On parle de plus en plus de bandes dessinées, et elles suscitent aujourd’hui un intérêt croissant auprès du grand public. Pourtant, peu de gens connaissent l’histoire fascinante de la bande dessinée au Bénin. Ce récit, tissé de passion, d’innovation et de persévérance, mérite d’être raconté.
Aux origines d’un art discret
La première bande dessinée réalisée par un auteur béninois voit le jour en 1978… à Cayenne, en Guyane française. Intitulée Candia, la petite Oyapockoise, cette œuvre pionnière est scénarisée et éditée à compte d’auteur par Jules Nago, professeur de sciences économiques. Un départ modeste, mais symbolique.
Il faut ensuite attendre 1989 pour voir paraître une bande dessinée éditée au Bénin même. Les enfants des années 2000 n’ont peut-être jamais entendu parler de Zinsou et Sagbo, l’œuvre marquante de Damien Hector Sonon, l’un des pionniers de la BD béninoise.
La montée d’un maître du trait : Hector Sonon
Alors au début de sa carrière, Hector Sonon se distingue rapidement comme figure centrale de la bande dessinée et de l’illustration. En 1992, il reçoit une reconnaissance internationale en étant primé au concours Calao, le tout premier concours pour dessinateurs africains.

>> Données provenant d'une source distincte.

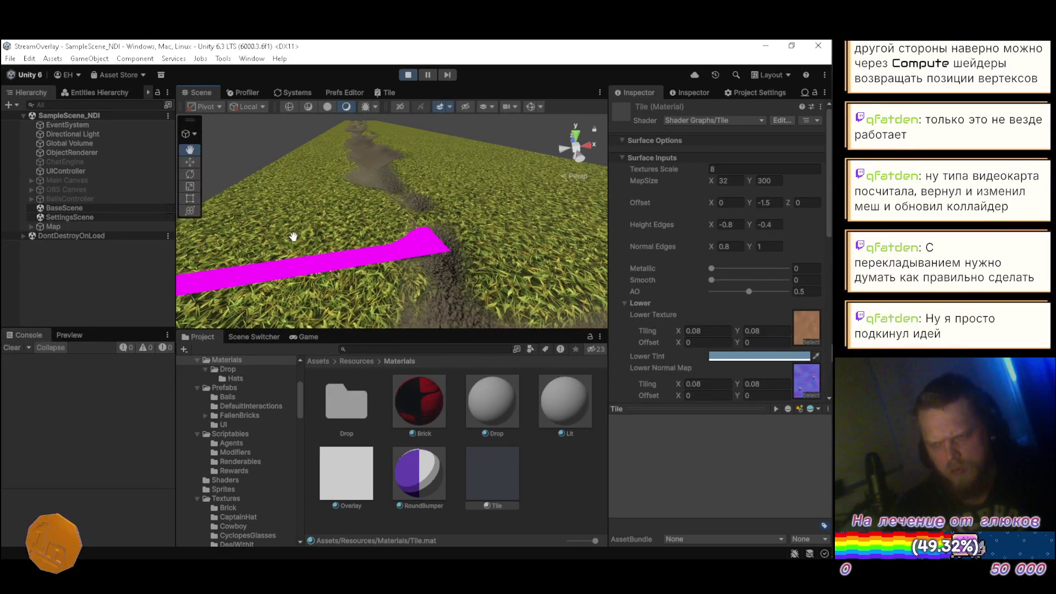
text(-3)
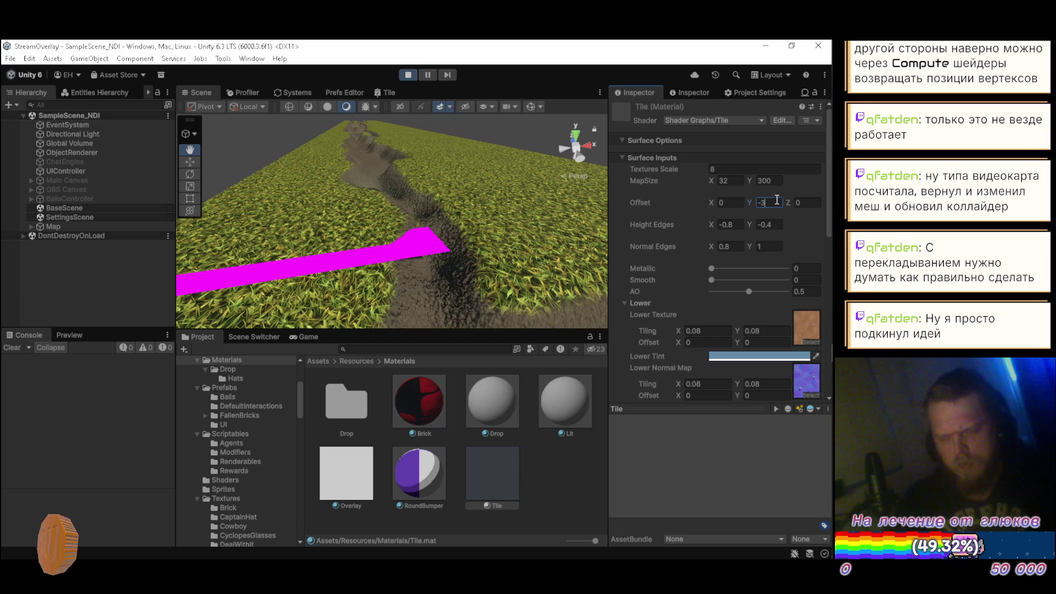
key(BackSpace)
text(2)
key(BackSpace)
text(3)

Il s’associe avec l’écrivain et journaliste Florent Couao-Zotti pour créer des récits forts, aux thématiques riches, publiés dans plusieurs journaux à Cotonou. Leurs collaborations marquent une étape importante dans l’affirmation d’une BD béninoise audacieuse et engagée.
La structuration du mouvement : naissance de Bénin-Dessin
La fin des années 2000 marque un tournant décisif avec la création de l’association Bénin-Dessin. Sous la houlette de Sonon, mais aussi de Constant Tonakpa et Paul Dossou Kpitimé, l’association dynamise la scène locale.
En 2006, elle organise une première exposition intitulée Les héros de la bande dessinée béninoise, suivie, en 2009, par le premier Festival international de bande dessinée de Porto-Novo.
Cette même année, une étape majeure est franchie : la création des premiers dessins animés de l’histoire du Bénin. Le livre magique et Anna Bazil et le masque sacré sont réalisés avec le soutien de l’Union européenne. Le grand public découvre alors un nouveau visage de la BD béninoise, entre narration illustrée et animation.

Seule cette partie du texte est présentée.